= Gwyn Williams (writer) =

Welsh poet, novelist and translator

Professor David Gwyn Williams, usually known simply as Gwyn Williams (24 August 1904 - 24 December 1990) was a Welsh poet, novelist, translator and academic.

Born in Port Talbot, he was educated at the University College of Wales and Jesus College, Oxford. As an academic he taught at Cairo, Alexandria where he first became Professor of English Literature, Benghazi, and Istanbul. While in Egypt he befriended a number of expat writers including Lawrence Durrell. In Egypt he began to work on translations of Welsh poetry into English, pioneering works which were published during the 1950s. On his retirement in 1969 he returned to Wales and concentrated on writing, producing a series of novels, four travel books (including one in Welsh), and numerous other works. A fluent Welsh-speaker, he was a committed member of Plaid Cymru.

His friend John Ormond, produced his well-regarded 1972 and 1974 series on Welsh history, The Land Remembers, for the BBC, which was accompanied by his book of the same title.

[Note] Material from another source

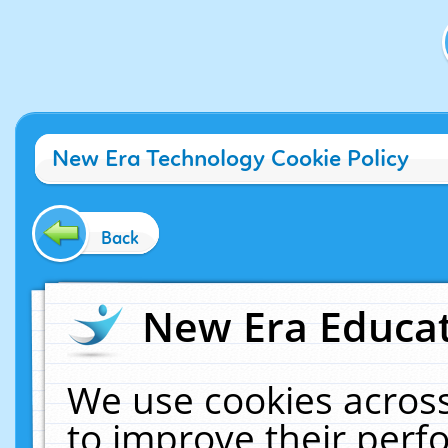
New Era Technology Cookie Policy
Back
New Era Educat
We use cookies across
to improve their per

His autobiography, ABC of (D.) G. W, was published in 1981, while his Collected Poems, 1936–86 were published in 1987. Williams died in 1990 in Aberystwyth. His diaries of family life in Mynydd Bach were published as Summer Journal 1951.

==Bibliography==

- The Rent That’s Due to Love: an anthology of Welsh poetry (Letchworth: The Garden City Press, 1950).
- An Introduction to Welsh Poetry (London: Faber and Faber, 1953).
- In Defence of Woman by William Cynwal. Translated by Gwyn Williams, engravings by John Petts London: Golden Cockerel Press, undated c.1955).
- This Way To Lethe (London: Faber and Faber, 1962) (novel).
- Green Mountain: an informal guide to Cyrenaica and its Jebel Akhdar (London: Faber and Faber, 1963).
- Turkey: A Traveller’s Guide and History (London: Faber and Faber, 1967).
- Inns of Love (Swansea: Christopher Davies, 1970) (poems).
- The Avocet (Swansea, Christopher Davies, 1970) (novel).
- Eastern Turkey: a guide and history (London: Faber and Faber, 1972).
- Welsh Poems: sixth century to 1600 (London: Faber and Faber, 1973).
- Foundation Stock (Llandysul: Gomer Press, 1974) (poems).
- Twrci a’i Phobl (Caerdydd: Gwasg Y Dref Wen, 1975).
- Two Sketches of Womanhood (Llandybie: Christopher Davies, 1975) (novellas).
- Troelus a Chresyd (Llandysul: Gwasg Gomer, 1976).
- To Look for a Word: collected translations from Welsh poetry (Llandysul: Gomer Press, 1976).
- The Land Remembers: a view of Wales (London: Faber and Faber, 1977).
- An Introduction to Welsh Literature (Cardiff: University of Wales Press, 1978).
- Choose Your Stranger (Port Talbot: Alun Books, 1979) (poems and translations).
- Y Ddefod Goll (Port Talbot: Llyfrau Alun, 1980) (poems, and translations into Welsh from Turkish).
- Person and Persona: Studies in Shakespeare (Cardiff: University of Wales Press, 1981).
- ABC of (D)GW: a kind of autobiography (Llandysul: Gomer Press, 1981).
- Y Cloc Tywod ((Talybont: Y Lolfa, 1984) (novel).
- Collected Poems 1936–1986 (Llandysul: Gomer Press, 1987).
- Flyting in Egypt: the story of a verse war 1943–45 told by Gwyn Williams (Port Talbot: Alun Books, 1991).
- An Introduction to Welsh Literature (revised edition) (Cardiff: University of Wales Press, 1992).
- Summer Journal 1951 (Aberystwyth: Planet, 2004) (edited and introduced by Teleri Williams and Lowri Gwilym).